Back to Openai Agents Python

Local MCP Server Lifecycle

.agents/references/local-mcp-server-lifecycle.md

0.17.75.8 KB
Original Source

Local MCP Server Lifecycle

Use this reference for changes to Python-managed MCP servers, MCPServerManager, client-session request ordering, tool caching or filtering, local MCP retries, cancellation, or cleanup. Hosted MCP is a provider tool and follows the OpenAI API contract; use $openai-knowledge for that protocol surface. Read Tool identity and routing for server-prefixed names and Tool execution lifecycle for approval and invocation behavior after an MCP tool is converted to a FunctionTool.
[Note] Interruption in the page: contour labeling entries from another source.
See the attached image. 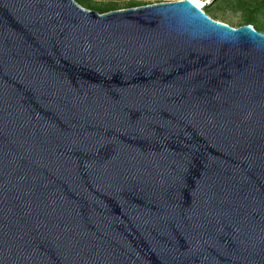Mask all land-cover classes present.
Instances as JSON below:
<instances>
[{
    "label": "water",
    "instance_id": "obj_1",
    "mask_svg": "<svg viewBox=\"0 0 264 264\" xmlns=\"http://www.w3.org/2000/svg\"><path fill=\"white\" fill-rule=\"evenodd\" d=\"M0 264H264V32L0 0Z\"/></svg>",
    "mask_w": 264,
    "mask_h": 264
},
{
    "label": "trees",
    "instance_id": "obj_2",
    "mask_svg": "<svg viewBox=\"0 0 264 264\" xmlns=\"http://www.w3.org/2000/svg\"><path fill=\"white\" fill-rule=\"evenodd\" d=\"M80 5L95 10L101 14L120 9L135 8L153 4L148 0H76ZM158 3L162 0H158ZM216 2V3H215ZM206 4L203 10L214 20L224 22L233 27L251 25L260 32H264V0H214ZM233 4L236 9L242 11L238 21L220 15L218 10L223 5Z\"/></svg>",
    "mask_w": 264,
    "mask_h": 264
},
{
    "label": "rangeland",
    "instance_id": "obj_3",
    "mask_svg": "<svg viewBox=\"0 0 264 264\" xmlns=\"http://www.w3.org/2000/svg\"><path fill=\"white\" fill-rule=\"evenodd\" d=\"M152 3H158V0H148ZM172 1H178V0H162V2H172ZM199 2V4L201 5V7H204L206 4L211 3V4H215L212 3V1L214 0H196ZM220 15H224L227 16L229 18H231L233 21H238V19L240 18V16L242 15V11L238 10L235 8V6L233 4H228L225 5L223 4L219 10H218Z\"/></svg>",
    "mask_w": 264,
    "mask_h": 264
},
{
    "label": "bare ground",
    "instance_id": "obj_4",
    "mask_svg": "<svg viewBox=\"0 0 264 264\" xmlns=\"http://www.w3.org/2000/svg\"><path fill=\"white\" fill-rule=\"evenodd\" d=\"M191 1H193V3H195L198 7H201V5L199 4L198 1H196V0H191Z\"/></svg>",
    "mask_w": 264,
    "mask_h": 264
}]
</instances>
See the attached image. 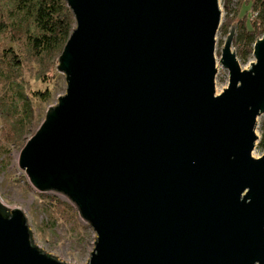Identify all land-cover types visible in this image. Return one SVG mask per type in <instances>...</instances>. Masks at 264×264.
<instances>
[{
  "label": "water",
  "instance_id": "1",
  "mask_svg": "<svg viewBox=\"0 0 264 264\" xmlns=\"http://www.w3.org/2000/svg\"><path fill=\"white\" fill-rule=\"evenodd\" d=\"M65 93L19 150L37 192L95 233L84 264H264V35L240 69L230 26L215 94L218 0H63ZM0 264H69L0 203Z\"/></svg>",
  "mask_w": 264,
  "mask_h": 264
},
{
  "label": "rangeland",
  "instance_id": "2",
  "mask_svg": "<svg viewBox=\"0 0 264 264\" xmlns=\"http://www.w3.org/2000/svg\"><path fill=\"white\" fill-rule=\"evenodd\" d=\"M218 6L220 20L214 39L216 68L214 90L217 89L220 93L228 82L227 71L219 64L220 50L230 28L224 30L222 27L226 17V13L222 8V0H218ZM249 6L250 0H231L227 16L232 18L235 14L237 17L247 14L251 18ZM235 36L234 28L230 50L231 52L233 50L240 69H248L250 63L253 62V58L249 55L246 59H243L238 55L239 47L238 44H235ZM4 45L15 52L17 57L22 60L20 77L29 95L37 92H43L44 94L39 98L32 99L33 112L36 118L35 126L27 131L18 144L1 145L0 143V203L7 210L17 207L23 212L31 231L33 243L41 250L69 264H84L89 258L95 240V233L90 224L80 216L75 205L61 193L35 191L28 183L24 170L17 165L19 150L42 122L48 107L55 105L57 98L65 93L64 76L56 72V58V62L52 66L49 75H47L48 77H45L44 82L43 79L36 77L38 64L26 60V55L21 50L18 41L5 40ZM3 87V79L0 78V94ZM263 116L258 117L256 121L255 134L258 139L260 137V122ZM263 153L264 150L257 147L256 141L251 152L252 157L258 158Z\"/></svg>",
  "mask_w": 264,
  "mask_h": 264
},
{
  "label": "trees",
  "instance_id": "3",
  "mask_svg": "<svg viewBox=\"0 0 264 264\" xmlns=\"http://www.w3.org/2000/svg\"><path fill=\"white\" fill-rule=\"evenodd\" d=\"M231 0H222L226 13L224 30L234 25L238 55L246 59L254 41L264 33V0H250L247 14L227 16ZM74 26L73 17L63 0H0V78L4 87L0 94V143L18 144L27 131L35 126L32 99L43 92L29 95L22 78V60L8 49L5 40H16L26 55L39 68L36 77H48L65 41ZM257 147L264 150V116L259 127ZM52 199L56 200L52 197Z\"/></svg>",
  "mask_w": 264,
  "mask_h": 264
},
{
  "label": "built area",
  "instance_id": "4",
  "mask_svg": "<svg viewBox=\"0 0 264 264\" xmlns=\"http://www.w3.org/2000/svg\"><path fill=\"white\" fill-rule=\"evenodd\" d=\"M254 15H255V14H254L253 12L250 13V17H251V18L254 17Z\"/></svg>",
  "mask_w": 264,
  "mask_h": 264
},
{
  "label": "bare ground",
  "instance_id": "5",
  "mask_svg": "<svg viewBox=\"0 0 264 264\" xmlns=\"http://www.w3.org/2000/svg\"><path fill=\"white\" fill-rule=\"evenodd\" d=\"M216 88H217V87H216ZM220 88H221V87H220ZM215 94H219V92H218V90H217V89L215 90Z\"/></svg>",
  "mask_w": 264,
  "mask_h": 264
}]
</instances>
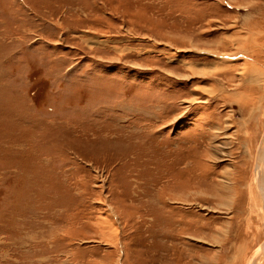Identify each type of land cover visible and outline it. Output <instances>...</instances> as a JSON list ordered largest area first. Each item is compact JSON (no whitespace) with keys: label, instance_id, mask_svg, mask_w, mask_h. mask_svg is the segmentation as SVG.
Listing matches in <instances>:
<instances>
[{"label":"rangeland","instance_id":"obj_1","mask_svg":"<svg viewBox=\"0 0 264 264\" xmlns=\"http://www.w3.org/2000/svg\"><path fill=\"white\" fill-rule=\"evenodd\" d=\"M262 73L264 0H0V264H264Z\"/></svg>","mask_w":264,"mask_h":264},{"label":"bare ground","instance_id":"obj_2","mask_svg":"<svg viewBox=\"0 0 264 264\" xmlns=\"http://www.w3.org/2000/svg\"><path fill=\"white\" fill-rule=\"evenodd\" d=\"M247 38V37H246ZM245 41H248L249 42V38H248V40L247 39H245ZM252 41V40H251ZM253 42V41H252ZM238 43V42H237ZM236 43V44H237ZM241 43H243V42H241ZM245 43V42H244ZM262 43V42H261ZM232 44V43H231ZM246 44H248V45H250L249 43H247L246 42ZM218 45H221V46H223L224 48L223 49H218V47H214V48H201L200 50H204L205 52L207 51V53L208 52H211V54H213V55H216V56H220V57H222V58H214V62L216 63L215 64V67L216 68H218V67H220L221 65H230L229 63H230V59H232V58H234V57H236L235 56V54L234 53H231V52H233V51H239L240 50V47H237L235 50L233 49V50H228L226 47V44L224 43V42H222V41H220L218 44H217V46ZM257 45H258V43H257ZM242 46H246L245 44L244 45H242ZM262 46V45H261ZM220 47V46H219ZM251 47V46H250ZM252 47H254V45L252 46ZM221 48V47H220ZM227 49V50H226ZM259 49V48H258ZM244 51V50H243ZM240 52H242V50L240 51ZM250 52V51H249ZM236 53V52H235ZM245 53V52H244ZM243 53V54H244ZM209 54V53H208ZM232 56H234V57H232ZM244 57L245 58V55L243 56V55H240L239 57ZM251 56V55H250ZM230 57V58H229ZM249 57V56H248ZM252 57V56H251ZM226 59H228V60H226ZM234 59H236V58H234ZM246 59V58H245ZM255 59V58H254ZM247 60V59H246ZM227 61V62H226ZM244 62H246V61H244ZM247 63H250V62H247ZM252 63V62H251ZM256 63V62H255ZM255 63H252V65L253 64H255ZM238 66H240V65H238ZM240 67H243L242 68V71L240 70L239 72H241V73H246V77L248 78V79H251L253 76H255V75H257V68H255V66H254V69H253V71H254V73H251L250 72V70H252V66H251V68H249V67H245L244 65L243 66H240ZM229 70V69H228ZM236 71H238V70H236ZM260 74V73H259ZM264 73H262V75H263ZM239 76V75H238ZM240 78L242 77V75H240L239 76ZM254 78V77H253ZM227 81V80H226ZM255 82V81H254ZM253 85V84H252ZM231 86V85H230ZM219 88H221V87H219ZM223 88V87H222ZM215 89V88H214ZM222 91V90H221ZM223 91H225V90H223ZM236 91V90H235ZM221 93H223V92H221ZM221 93H219V94H221ZM227 93V92H226ZM218 94V95H219ZM235 94H233V93H231V94H228V95H226L227 97L226 98H229V97H231V96H234ZM221 96V95H220ZM216 97V96H215ZM223 97V96H222ZM222 97H220V98H222ZM225 97V96H224ZM219 98V97H218ZM237 98V97H236ZM235 98V99H236ZM244 98V97H243ZM225 99V98H224ZM260 97H258L254 102H255V104H253L252 106H251V108H252V110L251 111H249V113H252L253 111H254V105H256L257 103L259 104L260 103ZM226 101V100H225ZM234 101H236V100H234ZM243 101V100H242ZM241 100H240V105H239V109H240V112H242V110H243V112L245 113V108L244 109H242V107H243V105H245V102H242ZM237 102V101H236ZM229 103V102H228ZM231 103V102H230ZM243 104V105H242ZM250 104V103H249ZM229 105V104H228ZM256 108V107H255ZM242 112V113H243ZM257 114V113H256ZM244 115V114H243ZM249 115V114H248ZM256 117V116H255ZM254 117V118H255ZM260 117V116H259ZM232 118V117H231ZM221 118H219V116H217L216 117V121H217V128L219 129V130H223V127H226L227 126V124H229V123H225V125L226 126H221V121L222 120H220ZM243 120V119H242ZM238 121V123L236 122V125H237V131H238V134H236V138H237V148H240V150H241V154L243 155V157H242V160H244V161H249L250 159H251V156L249 155V153H250V149H251V147L253 148V146H254V148L253 149H255L254 150V153H255V151H256V153H255V159H254V165H253V168H252V170H254L253 171V181H252V184H254L255 185V188H256V191L260 194V195H262L261 196V198L263 197V202H264V131L262 132V137H261V141H260V143H258V144H256V141H257V138H256V129L255 128H253V129H255V130H253V132H250V134L248 133V131H246L245 130V128L247 127V122L246 121ZM253 120V119H252ZM249 121V120H248ZM257 122V121H256ZM255 122V123H256ZM258 124H259V122H258ZM253 126H254V124H253ZM255 127H257V123L255 124ZM228 129H227V127H226V129H224V131H227ZM239 133H241L242 135L240 136L239 135ZM219 135V133H217V132H215V133H212V135H211V137H210V142H212V143H216V138L215 137H217ZM235 139V138H234ZM209 142V143H210ZM258 142V141H257ZM227 143V142H226ZM218 144V143H217ZM222 144H225V142H223ZM214 144H212V148L214 149ZM206 150L205 151H208V148H210V150L212 149L211 148V146H210V144L209 145H206ZM212 149V150H213ZM209 150V151H210ZM206 155V154H205ZM249 155V156H248ZM194 157H195V155H194ZM192 158V157H191ZM197 158V157H196ZM190 162H193V161H191L190 160ZM198 164V163H197ZM212 165V164H211ZM237 165V164H236ZM197 166H199V165H197ZM197 166H195V168H194V170H193V172H195L196 170H197ZM201 167V166H200ZM205 168V167H204ZM201 171V170H200ZM205 171H207L206 170V168H205ZM209 171V170H208ZM202 172V171H201ZM201 172H197V174H200ZM244 172V171H243ZM251 174V173H250ZM201 175V174H200ZM232 175V174H231ZM262 175V177H263V180H262V182H260L261 180H259V177ZM226 178H228V172L226 173ZM176 177V176H175ZM178 177V176H177ZM252 177V176H251ZM226 178H223L224 180H226ZM176 179H179V178H176ZM229 180V179H228ZM231 180V179H230ZM231 181H233V180H231ZM231 181H229L230 183H232ZM222 182V181H221ZM245 182V181H244ZM227 183V182H226ZM240 183V182H239ZM179 184H182V185H179ZM233 184V183H232ZM177 185H179V187L182 189L183 188V190L185 191L186 190V192H190L189 190H187L190 186H187L186 184H184V182H178V180L176 181H173V186H177ZM220 185V184H219ZM231 185V184H230ZM243 185V184H242ZM198 185H196V187H197ZM169 187V186H168ZM231 187V186H230ZM227 188V187H226ZM201 189H202V187H201ZM201 189H198L197 191H199L200 193H204L203 191H201ZM215 191H213V193H214ZM198 193V192H197ZM241 193V192H240ZM188 194H190V193H188ZM197 196L198 195H200L199 193L198 194H196ZM213 195H215V194H213ZM223 196H224V194H222ZM233 195H234V193H233ZM259 195V196H260ZM229 196V195H228ZM236 196V195H235ZM184 197V196H183ZM225 197V196H224ZM252 199V198H251ZM231 201V197H229V202ZM255 205V204H254ZM188 227L189 226H187L186 228L188 229ZM195 227H197V226H195ZM194 227V228H195ZM226 233V232H225ZM190 234V233H189ZM261 248V247H260ZM262 252H264V245L262 246V249H259V254H263ZM263 256V255H262ZM254 257V254H253V256L252 257H250V258H248V263L249 264H251L250 262H251V259Z\"/></svg>","mask_w":264,"mask_h":264}]
</instances>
Connection Ownership and Task Affinity

  • A local MCPServer owns its transport, ClientSession, and AsyncExitStack from connect() through cleanup(). Partial connection failure still requires closing every context already entered.
  • Some MCP transports use AnyIO cancel scopes that require connection and cleanup in the same task. Do not wrap either operation in a helper that silently creates another task.
  • MCPServerManager preserves task affinity in sequential mode and uses one long-lived worker task per server in parallel mode. Timeouts must run inside that owning task; on Python versions without asyncio.timeout(), cancel the current worker task and translate only timer-originated cancellation to TimeoutError.
  • Cleanup runs servers in reverse order and continues across ordinary cleanup failures. Cancellation suppression is an explicit manager policy; do not accidentally convert unrelated BaseException failures into recoverable connection errors.
  • Server cleanup must clear session and transport-visible state even when exit-stack cleanup raises, so the same server object can reconnect without exposing stale session handles or workers.

Manager State

  • Keep configured servers, connected servers, failed servers, active servers, and per-server errors as distinct views. active_servers is the agent-facing list; with drop_failed_servers=True it excludes failed connections while preserving configured order.
  • Non-strict connection records failures and continues with the connected subset. Strict connection cleans up work started by the failed attempt and restores the previous coherent active state before raising.
  • reconnect(failed_only=True) retries the deduplicated failed set without disturbing healthy connections. A full reconnect cleans up all servers first and rebuilds manager state.
  • Parallel connection still needs deterministic per-server state and complete cleanup after cancellation or one hard failure. Do not let completion order decide active_servers, failed_servers, or which workers remain registered.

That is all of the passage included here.